Requirement: Pictures are to be left out; otherwise, copy exactly the lines from the line containing "nose: (292, 154)" through the end of the data.

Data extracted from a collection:

☆ ☆ ☆

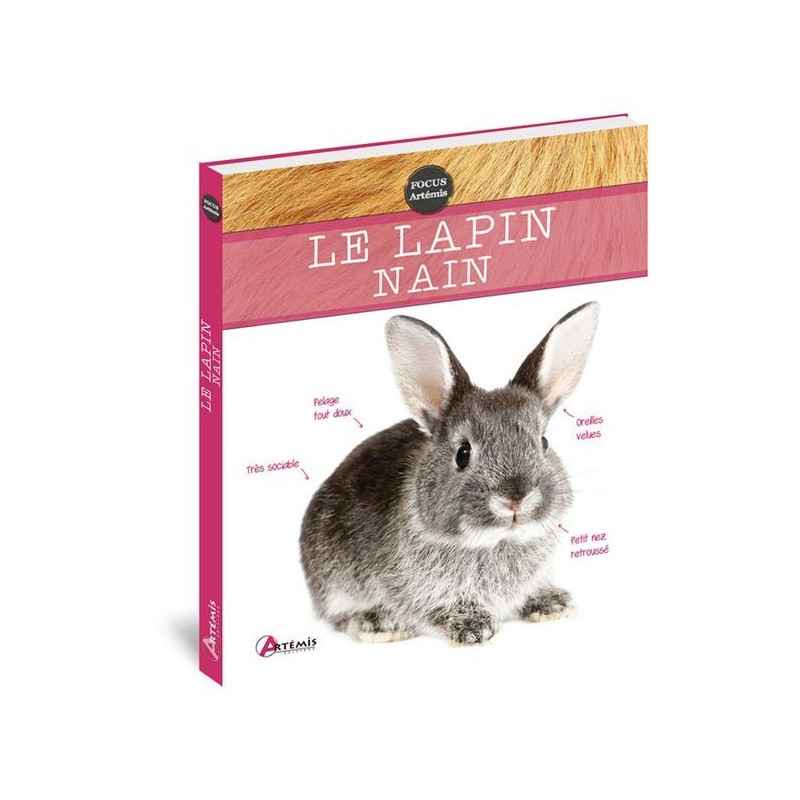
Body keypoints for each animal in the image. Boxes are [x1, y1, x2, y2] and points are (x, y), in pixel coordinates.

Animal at [300, 301, 599, 645]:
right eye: (463, 454)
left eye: (544, 442)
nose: (515, 498)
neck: (496, 540)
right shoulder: (418, 589)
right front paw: (474, 627)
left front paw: (554, 604)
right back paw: (378, 624)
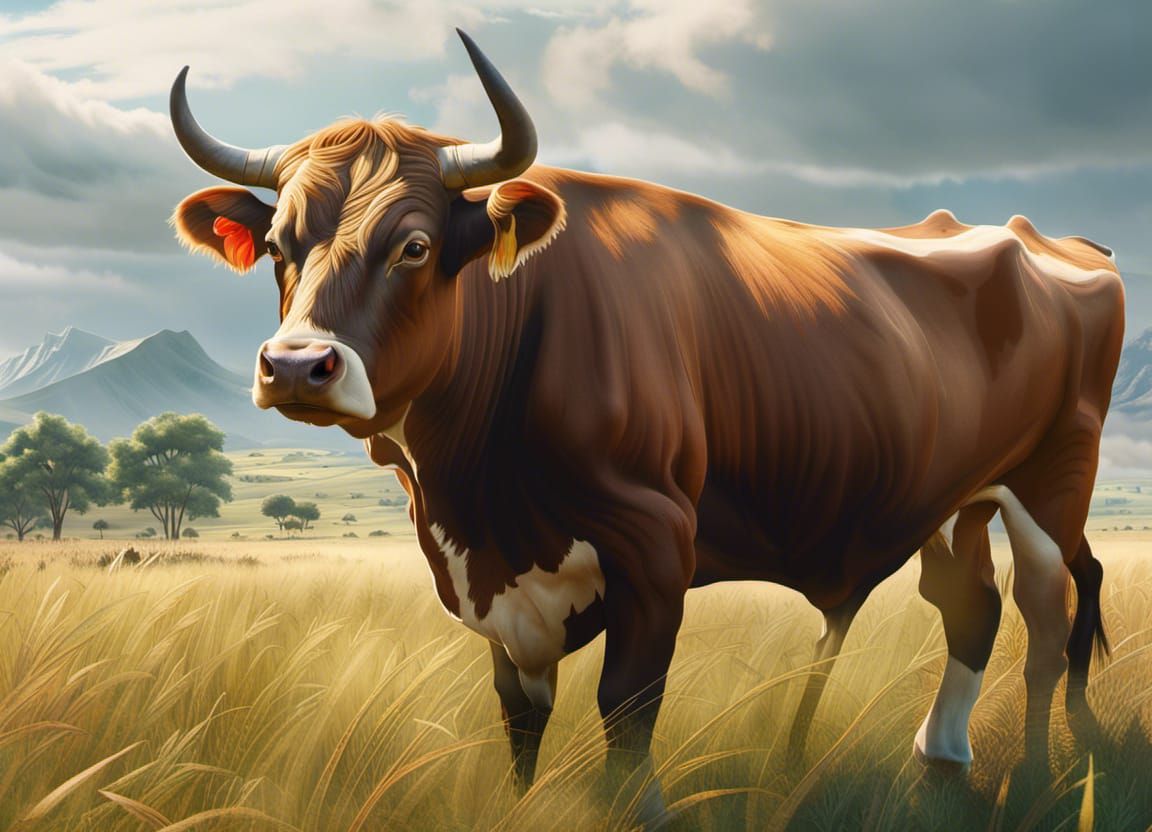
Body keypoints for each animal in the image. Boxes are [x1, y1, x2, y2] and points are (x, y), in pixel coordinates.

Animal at [168, 30, 1121, 823]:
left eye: (413, 246)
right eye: (280, 247)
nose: (297, 366)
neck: (472, 499)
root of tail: (1052, 240)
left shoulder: (657, 538)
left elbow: (627, 704)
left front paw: (641, 808)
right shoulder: (495, 586)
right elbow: (519, 716)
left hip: (1052, 483)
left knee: (1041, 622)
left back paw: (1033, 776)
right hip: (955, 497)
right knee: (971, 605)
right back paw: (943, 758)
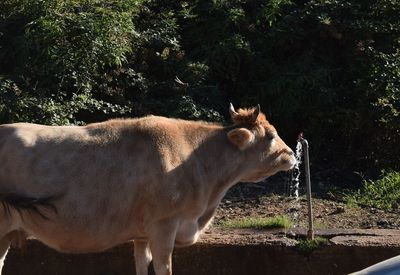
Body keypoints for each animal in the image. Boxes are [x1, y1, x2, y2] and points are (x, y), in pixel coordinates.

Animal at [0, 104, 294, 274]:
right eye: (271, 135)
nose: (292, 154)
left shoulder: (141, 234)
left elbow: (142, 265)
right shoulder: (163, 225)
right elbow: (164, 268)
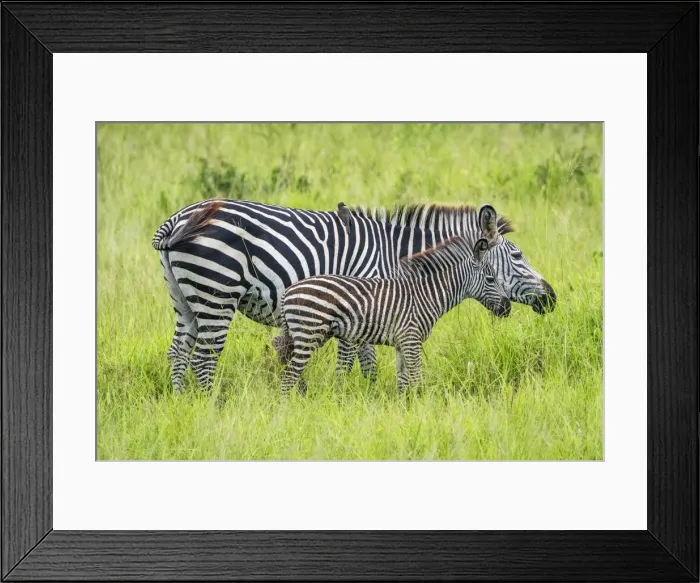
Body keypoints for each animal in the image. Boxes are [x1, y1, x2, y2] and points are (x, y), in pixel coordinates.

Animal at [279, 235, 511, 396]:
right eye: (491, 279)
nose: (508, 308)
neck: (427, 295)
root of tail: (288, 292)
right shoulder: (411, 339)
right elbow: (417, 379)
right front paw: (423, 409)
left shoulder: (402, 343)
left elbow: (403, 381)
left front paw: (404, 411)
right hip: (308, 335)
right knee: (288, 377)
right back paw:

☆ ☆ ☆

Output of the task:
nose: (292, 154)
left shoulder: (141, 234)
left elbow: (142, 265)
right shoulder: (163, 225)
right elbow: (164, 268)
Body keypoints for each animal in the image. Boxes are [x1, y1, x2, y2] and points are (x, y), in pixel coordinates.

Animal at [279, 235, 511, 396]:
right eye: (491, 279)
nose: (508, 308)
neck: (427, 295)
root of tail: (288, 292)
right shoulder: (411, 339)
right elbow: (417, 379)
right front paw: (423, 409)
left shoulder: (402, 343)
left elbow: (403, 381)
left front paw: (404, 411)
right hip: (308, 335)
right knee: (288, 377)
right back paw:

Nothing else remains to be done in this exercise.